> _ACTIVITY_:
Go through the data and report each line that holds the string "many".

> _MATERIAL SHOWN_:
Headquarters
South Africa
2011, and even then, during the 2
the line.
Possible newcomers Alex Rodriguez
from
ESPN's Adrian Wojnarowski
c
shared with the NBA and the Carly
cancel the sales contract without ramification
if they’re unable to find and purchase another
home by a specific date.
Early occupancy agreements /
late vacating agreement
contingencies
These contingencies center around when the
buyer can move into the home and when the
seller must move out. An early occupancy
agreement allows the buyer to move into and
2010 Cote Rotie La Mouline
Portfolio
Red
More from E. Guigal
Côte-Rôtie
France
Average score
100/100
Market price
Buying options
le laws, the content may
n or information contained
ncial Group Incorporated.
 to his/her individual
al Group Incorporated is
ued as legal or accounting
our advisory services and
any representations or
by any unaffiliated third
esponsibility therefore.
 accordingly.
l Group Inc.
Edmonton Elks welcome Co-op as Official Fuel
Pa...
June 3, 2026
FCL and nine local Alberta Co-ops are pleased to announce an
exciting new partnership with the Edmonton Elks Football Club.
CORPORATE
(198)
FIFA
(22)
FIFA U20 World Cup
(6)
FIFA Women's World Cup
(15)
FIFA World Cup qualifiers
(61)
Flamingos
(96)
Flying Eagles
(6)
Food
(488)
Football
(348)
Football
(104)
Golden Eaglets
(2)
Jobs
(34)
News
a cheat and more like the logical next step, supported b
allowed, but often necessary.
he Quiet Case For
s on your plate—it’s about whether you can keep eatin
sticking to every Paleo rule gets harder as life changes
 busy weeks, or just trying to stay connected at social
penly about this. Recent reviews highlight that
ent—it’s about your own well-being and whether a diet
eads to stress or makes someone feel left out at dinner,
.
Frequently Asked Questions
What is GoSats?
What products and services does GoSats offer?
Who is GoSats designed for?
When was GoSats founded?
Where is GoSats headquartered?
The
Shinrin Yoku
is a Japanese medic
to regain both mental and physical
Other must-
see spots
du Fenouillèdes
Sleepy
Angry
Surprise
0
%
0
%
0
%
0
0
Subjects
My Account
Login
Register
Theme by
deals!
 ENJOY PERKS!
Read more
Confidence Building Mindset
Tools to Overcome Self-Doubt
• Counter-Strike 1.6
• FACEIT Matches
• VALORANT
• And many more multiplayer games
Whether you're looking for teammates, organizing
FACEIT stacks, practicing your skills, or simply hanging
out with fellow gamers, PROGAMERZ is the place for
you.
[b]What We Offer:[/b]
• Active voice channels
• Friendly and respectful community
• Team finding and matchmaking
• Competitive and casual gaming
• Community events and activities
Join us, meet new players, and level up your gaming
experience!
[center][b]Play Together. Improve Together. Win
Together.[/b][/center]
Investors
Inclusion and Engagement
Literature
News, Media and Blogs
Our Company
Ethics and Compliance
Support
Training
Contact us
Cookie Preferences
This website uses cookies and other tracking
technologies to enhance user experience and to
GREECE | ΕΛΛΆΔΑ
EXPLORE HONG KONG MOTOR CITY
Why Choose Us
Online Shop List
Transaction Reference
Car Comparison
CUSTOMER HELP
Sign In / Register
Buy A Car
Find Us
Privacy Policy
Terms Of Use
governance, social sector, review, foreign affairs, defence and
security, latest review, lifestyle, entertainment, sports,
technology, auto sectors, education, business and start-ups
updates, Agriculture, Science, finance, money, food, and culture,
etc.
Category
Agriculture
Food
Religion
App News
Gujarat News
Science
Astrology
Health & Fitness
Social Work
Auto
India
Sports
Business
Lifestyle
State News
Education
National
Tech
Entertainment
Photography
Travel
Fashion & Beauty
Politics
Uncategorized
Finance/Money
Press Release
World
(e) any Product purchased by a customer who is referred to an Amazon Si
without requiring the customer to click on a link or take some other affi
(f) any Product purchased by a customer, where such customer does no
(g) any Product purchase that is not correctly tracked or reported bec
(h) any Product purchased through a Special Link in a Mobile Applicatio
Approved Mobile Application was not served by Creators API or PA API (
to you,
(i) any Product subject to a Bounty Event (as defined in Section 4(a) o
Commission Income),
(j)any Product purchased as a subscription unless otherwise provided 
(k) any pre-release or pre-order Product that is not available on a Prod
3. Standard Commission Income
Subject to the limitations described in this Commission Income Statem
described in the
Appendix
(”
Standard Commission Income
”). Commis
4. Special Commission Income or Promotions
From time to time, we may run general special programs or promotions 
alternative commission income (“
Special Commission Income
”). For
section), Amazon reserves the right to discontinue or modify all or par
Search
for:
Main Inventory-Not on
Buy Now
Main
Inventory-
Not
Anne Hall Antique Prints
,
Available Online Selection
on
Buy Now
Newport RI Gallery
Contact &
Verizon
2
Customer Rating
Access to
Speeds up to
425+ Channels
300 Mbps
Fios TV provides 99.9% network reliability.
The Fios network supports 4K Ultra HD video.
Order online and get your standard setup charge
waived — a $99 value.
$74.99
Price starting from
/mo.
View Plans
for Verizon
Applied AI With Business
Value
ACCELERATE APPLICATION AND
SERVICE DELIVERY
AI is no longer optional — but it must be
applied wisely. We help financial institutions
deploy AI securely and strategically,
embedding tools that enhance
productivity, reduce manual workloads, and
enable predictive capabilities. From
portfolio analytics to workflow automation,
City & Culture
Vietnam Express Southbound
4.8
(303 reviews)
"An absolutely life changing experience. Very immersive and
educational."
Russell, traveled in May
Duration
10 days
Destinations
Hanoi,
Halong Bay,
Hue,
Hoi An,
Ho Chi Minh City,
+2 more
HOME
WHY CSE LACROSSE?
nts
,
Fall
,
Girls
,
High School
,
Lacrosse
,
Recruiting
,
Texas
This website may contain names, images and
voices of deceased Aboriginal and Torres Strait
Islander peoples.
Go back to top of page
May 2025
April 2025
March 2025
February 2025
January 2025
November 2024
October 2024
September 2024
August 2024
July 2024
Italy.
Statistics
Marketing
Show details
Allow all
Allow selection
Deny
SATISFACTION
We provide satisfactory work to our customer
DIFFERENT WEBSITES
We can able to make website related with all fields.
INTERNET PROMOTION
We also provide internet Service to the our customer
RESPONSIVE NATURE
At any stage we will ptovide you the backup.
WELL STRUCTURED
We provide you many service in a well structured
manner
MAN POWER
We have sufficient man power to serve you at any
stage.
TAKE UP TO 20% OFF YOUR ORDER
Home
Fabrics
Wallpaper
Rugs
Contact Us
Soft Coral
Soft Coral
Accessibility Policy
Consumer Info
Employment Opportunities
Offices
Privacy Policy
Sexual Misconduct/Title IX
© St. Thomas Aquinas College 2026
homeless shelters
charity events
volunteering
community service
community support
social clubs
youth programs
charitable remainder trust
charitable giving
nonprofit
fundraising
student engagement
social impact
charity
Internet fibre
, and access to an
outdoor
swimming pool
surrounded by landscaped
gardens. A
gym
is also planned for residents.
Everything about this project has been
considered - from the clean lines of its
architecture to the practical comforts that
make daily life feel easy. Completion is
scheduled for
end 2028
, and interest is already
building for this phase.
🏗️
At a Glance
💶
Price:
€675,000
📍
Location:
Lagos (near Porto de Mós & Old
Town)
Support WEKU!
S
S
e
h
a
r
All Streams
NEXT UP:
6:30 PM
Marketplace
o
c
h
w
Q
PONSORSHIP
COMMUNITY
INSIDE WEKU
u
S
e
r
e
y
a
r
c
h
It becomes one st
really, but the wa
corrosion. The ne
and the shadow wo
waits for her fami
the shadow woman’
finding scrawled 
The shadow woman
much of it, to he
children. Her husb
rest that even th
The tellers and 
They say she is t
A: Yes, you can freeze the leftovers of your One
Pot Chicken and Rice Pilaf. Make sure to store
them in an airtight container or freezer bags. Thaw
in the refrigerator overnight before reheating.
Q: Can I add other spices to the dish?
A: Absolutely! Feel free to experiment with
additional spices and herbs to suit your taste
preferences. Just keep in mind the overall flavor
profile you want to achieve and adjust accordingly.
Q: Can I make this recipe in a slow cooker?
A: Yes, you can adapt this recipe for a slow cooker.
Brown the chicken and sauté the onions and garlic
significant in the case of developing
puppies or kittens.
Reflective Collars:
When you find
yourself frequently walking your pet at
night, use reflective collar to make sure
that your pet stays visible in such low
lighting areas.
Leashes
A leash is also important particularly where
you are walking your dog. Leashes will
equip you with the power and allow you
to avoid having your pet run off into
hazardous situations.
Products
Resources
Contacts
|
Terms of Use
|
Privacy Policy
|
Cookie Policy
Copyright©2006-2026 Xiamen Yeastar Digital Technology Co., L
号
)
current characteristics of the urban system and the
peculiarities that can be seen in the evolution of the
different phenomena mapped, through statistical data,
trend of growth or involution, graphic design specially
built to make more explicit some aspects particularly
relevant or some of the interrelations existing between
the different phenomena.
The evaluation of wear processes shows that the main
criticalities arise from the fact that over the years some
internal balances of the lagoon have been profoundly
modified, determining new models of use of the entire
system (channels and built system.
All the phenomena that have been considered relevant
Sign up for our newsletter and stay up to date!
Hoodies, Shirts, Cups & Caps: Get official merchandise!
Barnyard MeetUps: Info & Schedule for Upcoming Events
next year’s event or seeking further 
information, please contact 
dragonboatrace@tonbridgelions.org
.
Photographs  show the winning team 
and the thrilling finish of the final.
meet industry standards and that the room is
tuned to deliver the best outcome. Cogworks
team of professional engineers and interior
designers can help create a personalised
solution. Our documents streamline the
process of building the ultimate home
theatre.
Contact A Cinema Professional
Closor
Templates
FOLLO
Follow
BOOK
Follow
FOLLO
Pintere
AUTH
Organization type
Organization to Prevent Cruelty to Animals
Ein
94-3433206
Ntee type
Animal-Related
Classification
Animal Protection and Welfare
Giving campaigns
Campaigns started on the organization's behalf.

> _TASK OUTPUT_:
• And many more multiplayer games
We provide you many service in a well structured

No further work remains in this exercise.